● **EXERCISE AIM**
Across the records that follow, count each line holding "value", and write only the total.

● **DATA SHOWN**
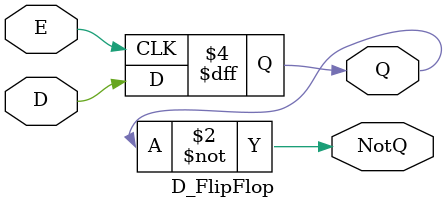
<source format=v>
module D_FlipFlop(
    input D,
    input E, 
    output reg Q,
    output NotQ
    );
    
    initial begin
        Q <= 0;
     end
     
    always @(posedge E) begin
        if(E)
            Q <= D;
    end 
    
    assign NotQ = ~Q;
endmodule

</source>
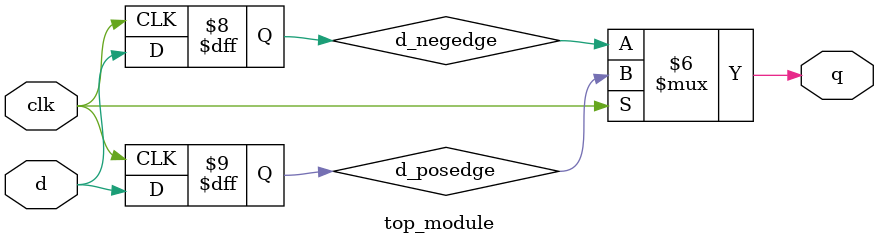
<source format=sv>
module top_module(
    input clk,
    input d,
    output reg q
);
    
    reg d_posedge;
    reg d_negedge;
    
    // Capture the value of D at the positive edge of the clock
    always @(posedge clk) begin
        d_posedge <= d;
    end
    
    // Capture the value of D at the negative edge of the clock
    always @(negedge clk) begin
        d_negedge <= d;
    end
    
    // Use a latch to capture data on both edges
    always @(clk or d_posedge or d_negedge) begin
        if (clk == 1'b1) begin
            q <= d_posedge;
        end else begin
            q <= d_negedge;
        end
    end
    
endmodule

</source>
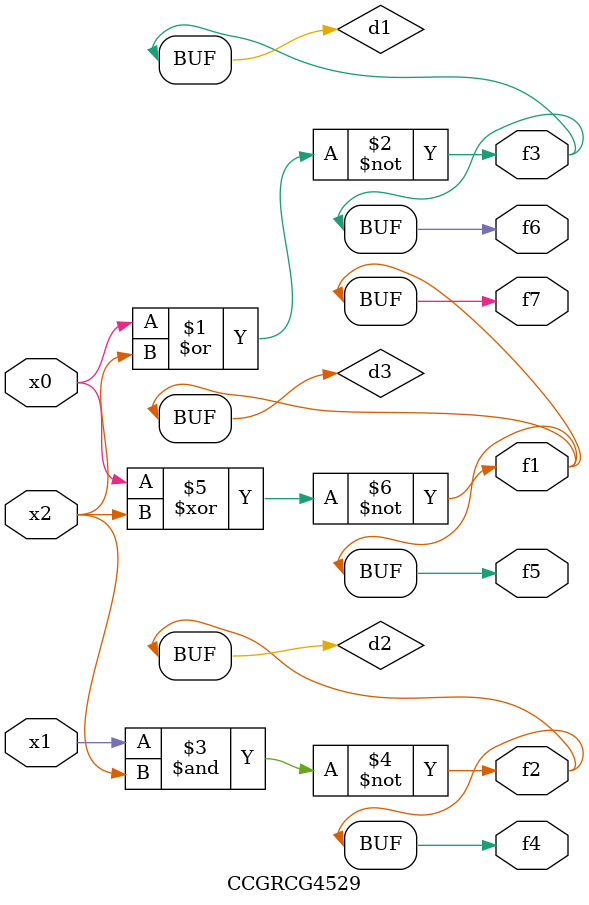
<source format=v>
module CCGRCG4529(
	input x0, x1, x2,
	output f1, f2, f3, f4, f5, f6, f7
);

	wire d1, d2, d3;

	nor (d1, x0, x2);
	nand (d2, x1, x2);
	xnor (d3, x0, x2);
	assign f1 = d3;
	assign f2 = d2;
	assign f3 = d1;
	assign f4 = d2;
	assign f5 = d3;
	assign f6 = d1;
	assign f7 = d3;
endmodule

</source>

...

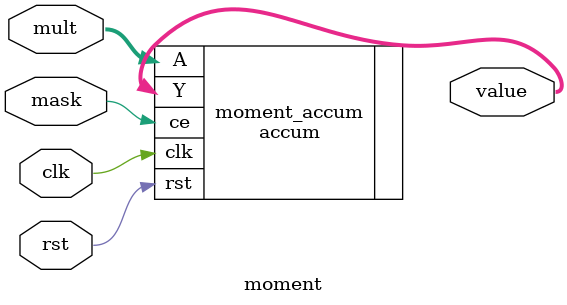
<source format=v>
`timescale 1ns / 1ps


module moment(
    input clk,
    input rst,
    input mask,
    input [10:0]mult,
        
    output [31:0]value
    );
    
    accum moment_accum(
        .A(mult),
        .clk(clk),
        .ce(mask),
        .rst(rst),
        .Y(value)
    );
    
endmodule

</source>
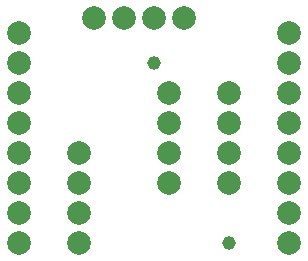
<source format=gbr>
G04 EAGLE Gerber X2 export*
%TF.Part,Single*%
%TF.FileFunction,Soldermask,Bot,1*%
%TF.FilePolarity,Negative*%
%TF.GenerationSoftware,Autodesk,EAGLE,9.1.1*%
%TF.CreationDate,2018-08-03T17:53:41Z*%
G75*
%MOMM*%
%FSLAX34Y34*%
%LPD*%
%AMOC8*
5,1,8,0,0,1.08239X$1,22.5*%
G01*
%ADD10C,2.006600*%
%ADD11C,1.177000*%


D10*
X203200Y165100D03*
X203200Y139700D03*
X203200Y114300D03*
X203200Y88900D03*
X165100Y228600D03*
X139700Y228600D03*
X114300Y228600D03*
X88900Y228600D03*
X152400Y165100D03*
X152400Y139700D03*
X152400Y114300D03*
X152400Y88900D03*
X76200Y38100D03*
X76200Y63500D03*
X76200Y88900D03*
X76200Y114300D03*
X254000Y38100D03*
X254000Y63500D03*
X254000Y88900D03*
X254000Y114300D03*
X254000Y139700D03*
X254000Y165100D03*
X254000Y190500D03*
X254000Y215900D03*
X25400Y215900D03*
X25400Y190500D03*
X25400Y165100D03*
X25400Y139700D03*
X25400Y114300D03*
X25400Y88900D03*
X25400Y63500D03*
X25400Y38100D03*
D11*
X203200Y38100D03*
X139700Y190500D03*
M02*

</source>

● **SOLUTION FOR THIS TASK**
4